(RECORDS PROVIDED begins)

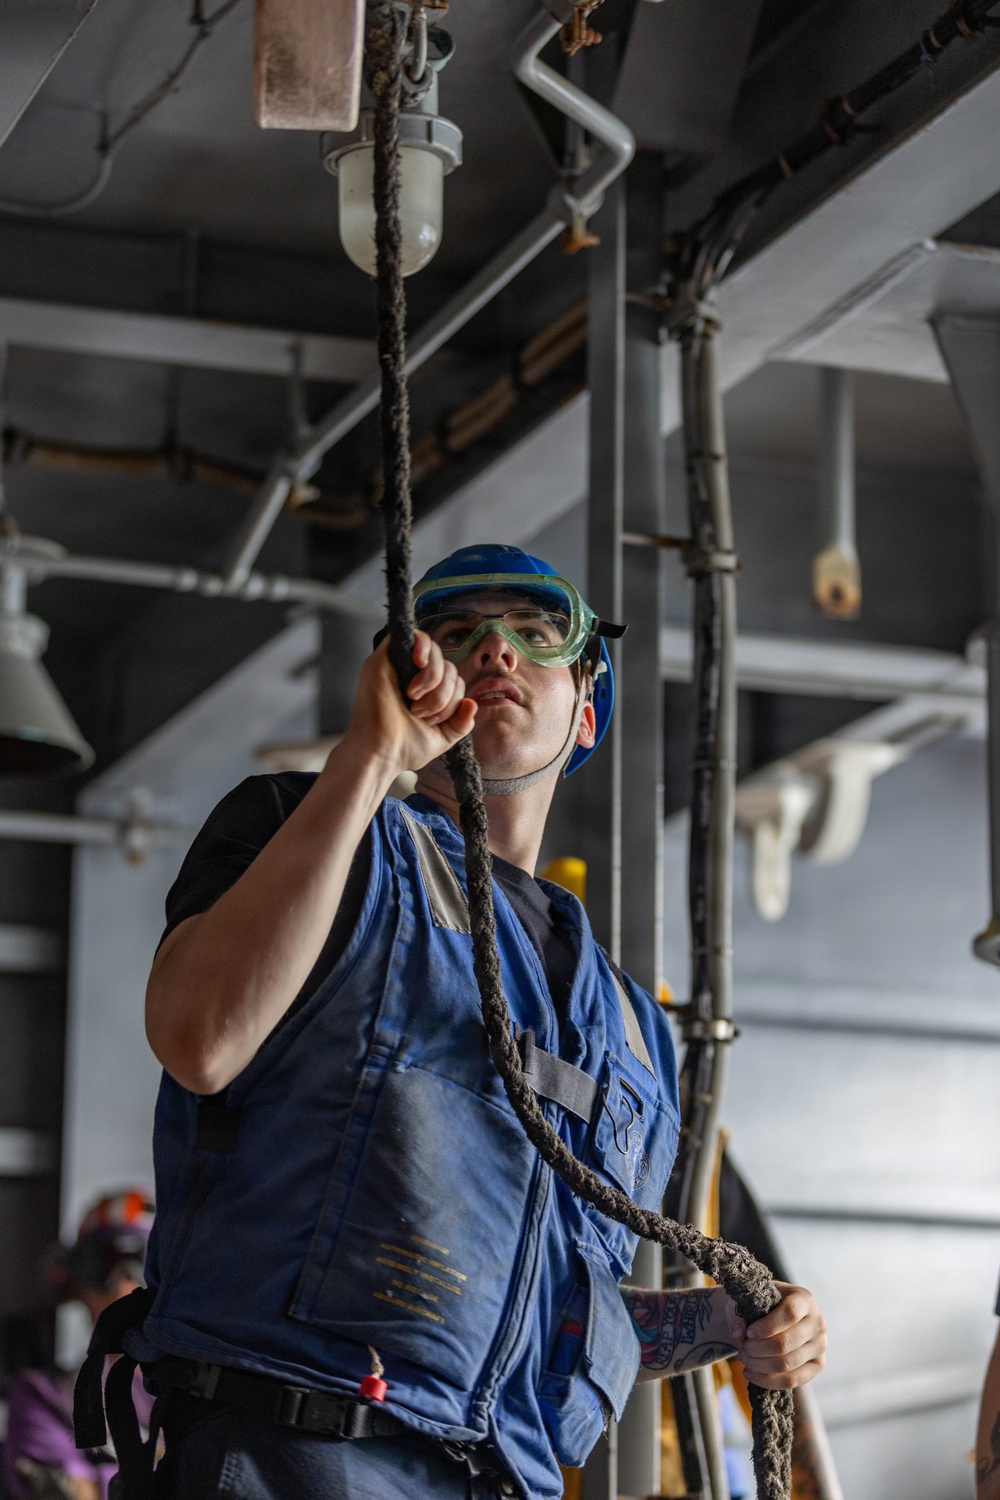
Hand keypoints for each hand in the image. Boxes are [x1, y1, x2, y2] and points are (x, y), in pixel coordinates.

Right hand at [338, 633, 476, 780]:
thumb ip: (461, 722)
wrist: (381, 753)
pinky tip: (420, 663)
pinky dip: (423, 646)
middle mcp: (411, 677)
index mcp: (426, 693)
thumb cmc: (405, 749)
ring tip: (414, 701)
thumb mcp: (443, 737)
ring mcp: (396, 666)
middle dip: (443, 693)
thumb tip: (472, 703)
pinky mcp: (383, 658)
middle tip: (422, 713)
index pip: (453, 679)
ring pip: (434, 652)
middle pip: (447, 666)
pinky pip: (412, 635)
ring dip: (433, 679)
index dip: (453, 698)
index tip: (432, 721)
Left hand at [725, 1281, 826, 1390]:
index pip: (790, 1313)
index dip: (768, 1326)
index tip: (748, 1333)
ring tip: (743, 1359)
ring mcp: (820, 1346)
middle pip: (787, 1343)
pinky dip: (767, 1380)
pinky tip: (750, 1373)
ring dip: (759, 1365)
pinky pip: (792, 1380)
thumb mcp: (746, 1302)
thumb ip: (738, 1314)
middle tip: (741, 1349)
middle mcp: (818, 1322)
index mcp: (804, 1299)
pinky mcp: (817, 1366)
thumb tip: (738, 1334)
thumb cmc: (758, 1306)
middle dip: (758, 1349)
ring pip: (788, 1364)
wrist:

(RECORDS PROVIDED ends)

▸ **TASK PROMPT**
Only one span of lines is wanted: the line with "pinky pip: (412, 635)" and every line after it to the end of the entries, output exactly.

▸ **REPLY TO THE TASK**
pinky pip: (412, 635)
ring dip: (433, 679)
index dip: (453, 698)
index tip: (432, 721)
Left hand at [725, 1281, 826, 1390]:
index pip: (790, 1313)
index dip: (768, 1326)
index tip: (748, 1333)
ring tip: (743, 1359)
ring mcp: (820, 1346)
middle pip: (787, 1343)
pinky dip: (767, 1380)
pinky tip: (750, 1373)
ring dip: (759, 1365)
pinky pip: (792, 1380)
thumb mcp: (746, 1302)
thumb ip: (738, 1314)
middle tip: (741, 1349)
middle mcp: (818, 1322)
index mcp: (804, 1299)
pinky mcp: (817, 1366)
thumb tip: (738, 1334)
thumb cmc: (758, 1306)
middle dip: (758, 1349)
ring pip: (788, 1364)
wrist:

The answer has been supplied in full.